→ **Aim of the task**
The records that follow should be retyped word for word.

[Data extracted from a collection]
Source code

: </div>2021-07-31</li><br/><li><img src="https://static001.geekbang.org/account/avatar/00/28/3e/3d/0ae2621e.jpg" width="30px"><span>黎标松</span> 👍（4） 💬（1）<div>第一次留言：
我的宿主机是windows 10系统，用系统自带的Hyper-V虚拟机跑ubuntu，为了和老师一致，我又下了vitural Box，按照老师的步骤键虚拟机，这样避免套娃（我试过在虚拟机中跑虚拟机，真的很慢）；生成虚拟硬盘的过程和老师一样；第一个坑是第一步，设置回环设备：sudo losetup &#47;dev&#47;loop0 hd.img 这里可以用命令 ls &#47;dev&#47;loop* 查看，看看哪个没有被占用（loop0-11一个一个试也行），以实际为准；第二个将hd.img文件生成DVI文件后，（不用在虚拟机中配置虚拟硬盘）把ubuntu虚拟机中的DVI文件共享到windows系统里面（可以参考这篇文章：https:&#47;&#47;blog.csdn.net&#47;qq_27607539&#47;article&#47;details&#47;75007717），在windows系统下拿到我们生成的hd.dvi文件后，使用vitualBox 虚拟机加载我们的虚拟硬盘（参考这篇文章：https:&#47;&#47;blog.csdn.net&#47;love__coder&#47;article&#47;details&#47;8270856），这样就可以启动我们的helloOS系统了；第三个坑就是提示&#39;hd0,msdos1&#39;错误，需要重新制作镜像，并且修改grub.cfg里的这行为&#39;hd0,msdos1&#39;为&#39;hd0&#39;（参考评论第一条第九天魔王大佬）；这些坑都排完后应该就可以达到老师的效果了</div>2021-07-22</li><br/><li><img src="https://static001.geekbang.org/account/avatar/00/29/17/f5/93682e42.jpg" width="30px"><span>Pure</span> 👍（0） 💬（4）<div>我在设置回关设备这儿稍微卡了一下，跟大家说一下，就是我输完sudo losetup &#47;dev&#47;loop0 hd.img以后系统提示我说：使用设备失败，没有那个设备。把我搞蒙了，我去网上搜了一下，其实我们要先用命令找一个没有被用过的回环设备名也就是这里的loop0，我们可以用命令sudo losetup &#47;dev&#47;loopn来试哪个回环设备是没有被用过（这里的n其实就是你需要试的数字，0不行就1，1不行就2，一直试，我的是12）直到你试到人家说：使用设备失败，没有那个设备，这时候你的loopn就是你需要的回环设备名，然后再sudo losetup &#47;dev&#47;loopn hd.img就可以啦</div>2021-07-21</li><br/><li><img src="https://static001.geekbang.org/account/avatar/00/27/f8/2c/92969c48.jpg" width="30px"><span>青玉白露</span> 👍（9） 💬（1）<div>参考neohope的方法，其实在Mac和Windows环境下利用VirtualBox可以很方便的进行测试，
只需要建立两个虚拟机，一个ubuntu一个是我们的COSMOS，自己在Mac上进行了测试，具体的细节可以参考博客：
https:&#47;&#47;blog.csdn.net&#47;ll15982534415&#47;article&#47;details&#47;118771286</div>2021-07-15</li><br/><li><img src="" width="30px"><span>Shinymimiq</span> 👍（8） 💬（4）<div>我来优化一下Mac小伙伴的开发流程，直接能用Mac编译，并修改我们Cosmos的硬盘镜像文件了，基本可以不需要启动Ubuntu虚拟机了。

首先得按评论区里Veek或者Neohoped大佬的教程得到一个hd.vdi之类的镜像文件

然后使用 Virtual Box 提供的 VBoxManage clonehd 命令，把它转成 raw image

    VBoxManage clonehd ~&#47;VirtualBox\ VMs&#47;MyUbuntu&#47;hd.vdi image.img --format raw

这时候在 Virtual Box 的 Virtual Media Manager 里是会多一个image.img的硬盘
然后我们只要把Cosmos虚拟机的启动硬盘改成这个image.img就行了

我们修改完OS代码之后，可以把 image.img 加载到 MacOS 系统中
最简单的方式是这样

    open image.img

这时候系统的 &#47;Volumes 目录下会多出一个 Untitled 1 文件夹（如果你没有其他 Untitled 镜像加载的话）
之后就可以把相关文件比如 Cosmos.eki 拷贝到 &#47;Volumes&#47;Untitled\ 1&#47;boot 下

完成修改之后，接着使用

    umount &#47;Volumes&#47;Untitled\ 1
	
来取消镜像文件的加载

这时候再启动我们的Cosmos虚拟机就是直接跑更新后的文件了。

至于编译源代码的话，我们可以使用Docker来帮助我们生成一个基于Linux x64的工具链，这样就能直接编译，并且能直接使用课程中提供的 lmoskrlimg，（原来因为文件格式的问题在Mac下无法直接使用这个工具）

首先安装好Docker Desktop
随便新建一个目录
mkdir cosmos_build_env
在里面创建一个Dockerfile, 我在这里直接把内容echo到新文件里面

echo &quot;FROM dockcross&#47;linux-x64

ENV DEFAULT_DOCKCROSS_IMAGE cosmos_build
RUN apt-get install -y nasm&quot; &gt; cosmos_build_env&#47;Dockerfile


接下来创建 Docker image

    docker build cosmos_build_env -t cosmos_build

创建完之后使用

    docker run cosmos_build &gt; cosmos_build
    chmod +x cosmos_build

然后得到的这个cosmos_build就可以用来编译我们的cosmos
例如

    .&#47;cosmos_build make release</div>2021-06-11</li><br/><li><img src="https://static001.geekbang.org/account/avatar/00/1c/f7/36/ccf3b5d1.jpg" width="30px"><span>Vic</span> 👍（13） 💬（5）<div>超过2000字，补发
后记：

→ **Finished exercise**
Source code

: </div>2021-07-31</li><br/><li><img src="https://static001.geekbang.org/account/avatar/00/28/3e/3d/0ae2621e.jpg" width="30px"><span>黎标松</span> 👍（4） 💬（1）<div>第一次留言：
我的宿主机是windows 10系统，用系统自带的Hyper-V虚拟机跑ubuntu，为了和老师一致，我又下了vitural Box，按照老师的步骤键虚拟机，这样避免套娃（我试过在虚拟机中跑虚拟机，真的很慢）；生成虚拟硬盘的过程和老师一样；第一个坑是第一步，设置回环设备：sudo losetup &#47;dev&#47;loop0 hd.img 这里可以用命令 ls &#47;dev&#47;loop* 查看，看看哪个没有被占用（loop0-11一个一个试也行），以实际为准；第二个将hd.img文件生成DVI文件后，（不用在虚拟机中配置虚拟硬盘）把ubuntu虚拟机中的DVI文件共享到windows系统里面（可以参考这篇文章：https:&#47;&#47;blog.csdn.net&#47;qq_27607539&#47;article&#47;details&#47;75007717），在windows系统下拿到我们生成的hd.dvi文件后，使用vitualBox 虚拟机加载我们的虚拟硬盘（参考这篇文章：https:&#47;&#47;blog.csdn.net&#47;love__coder&#47;article&#47;details&#47;8270856），这样就可以启动我们的helloOS系统了；第三个坑就是提示&#39;hd0,msdos1&#39;错误，需要重新制作镜像，并且修改grub.cfg里的这行为&#39;hd0,msdos1&#39;为&#39;hd0&#39;（参考评论第一条第九天魔王大佬）；这些坑都排完后应该就可以达到老师的效果了</div>2021-07-22</li><br/><li><img src="https://static001.geekbang.org/account/avatar/00/29/17/f5/93682e42.jpg" width="30px"><span>Pure</span> 👍（0） 💬（4）<div>我在设置回关设备这儿稍微卡了一下，跟大家说一下，就是我输完sudo losetup &#47;dev&#47;loop0 hd.img以后系统提示我说：使用设备失败，没有那个设备。把我搞蒙了，我去网上搜了一下，其实我们要先用命令找一个没有被用过的回环设备名也就是这里的loop0，我们可以用命令sudo losetup &#47;dev&#47;loopn来试哪个回环设备是没有被用过（这里的n其实就是你需要试的数字，0不行就1，1不行就2，一直试，我的是12）直到你试到人家说：使用设备失败，没有那个设备，这时候你的loopn就是你需要的回环设备名，然后再sudo losetup &#47;dev&#47;loopn hd.img就可以啦</div>2021-07-21</li><br/><li><img src="https://static001.geekbang.org/account/avatar/00/27/f8/2c/92969c48.jpg" width="30px"><span>青玉白露</span> 👍（9） 💬（1）<div>参考neohope的方法，其实在Mac和Windows环境下利用VirtualBox可以很方便的进行测试，
只需要建立两个虚拟机，一个ubuntu一个是我们的COSMOS，自己在Mac上进行了测试，具体的细节可以参考博客：
https:&#47;&#47;blog.csdn.net&#47;ll15982534415&#47;article&#47;details&#47;118771286</div>2021-07-15</li><br/><li><img src="" width="30px"><span>Shinymimiq</span> 👍（8） 💬（4）<div>我来优化一下Mac小伙伴的开发流程，直接能用Mac编译，并修改我们Cosmos的硬盘镜像文件了，基本可以不需要启动Ubuntu虚拟机了。

首先得按评论区里Veek或者Neohoped大佬的教程得到一个hd.vdi之类的镜像文件

然后使用 Virtual Box 提供的 VBoxManage clonehd 命令，把它转成 raw image

    VBoxManage clonehd ~&#47;VirtualBox\ VMs&#47;MyUbuntu&#47;hd.vdi image.img --format raw

这时候在 Virtual Box 的 Virtual Media Manager 里是会多一个image.img的硬盘
然后我们只要把Cosmos虚拟机的启动硬盘改成这个image.img就行了

我们修改完OS代码之后，可以把 image.img 加载到 MacOS 系统中
最简单的方式是这样

    open image.img

这时候系统的 &#47;Volumes 目录下会多出一个 Untitled 1 文件夹（如果你没有其他 Untitled 镜像加载的话）
之后就可以把相关文件比如 Cosmos.eki 拷贝到 &#47;Volumes&#47;Untitled\ 1&#47;boot 下

完成修改之后，接着使用

    umount &#47;Volumes&#47;Untitled\ 1
	
来取消镜像文件的加载

这时候再启动我们的Cosmos虚拟机就是直接跑更新后的文件了。

至于编译源代码的话，我们可以使用Docker来帮助我们生成一个基于Linux x64的工具链，这样就能直接编译，并且能直接使用课程中提供的 lmoskrlimg，（原来因为文件格式的问题在Mac下无法直接使用这个工具）

首先安装好Docker Desktop
随便新建一个目录
mkdir cosmos_build_env
在里面创建一个Dockerfile, 我在这里直接把内容echo到新文件里面

echo &quot;FROM dockcross&#47;linux-x64

ENV DEFAULT_DOCKCROSS_IMAGE cosmos_build
RUN apt-get install -y nasm&quot; &gt; cosmos_build_env&#47;Dockerfile


接下来创建 Docker image

    docker build cosmos_build_env -t cosmos_build

创建完之后使用

    docker run cosmos_build &gt; cosmos_build
    chmod +x cosmos_build

然后得到的这个cosmos_build就可以用来编译我们的cosmos
例如

    .&#47;cosmos_build make release</div>2021-06-11</li><br/><li><img src="https://static001.geekbang.org/account/avatar/00/1c/f7/36/ccf3b5d1.jpg" width="30px"><span>Vic</span> 👍（13） 💬（5）<div>超过2000字，补发
后记：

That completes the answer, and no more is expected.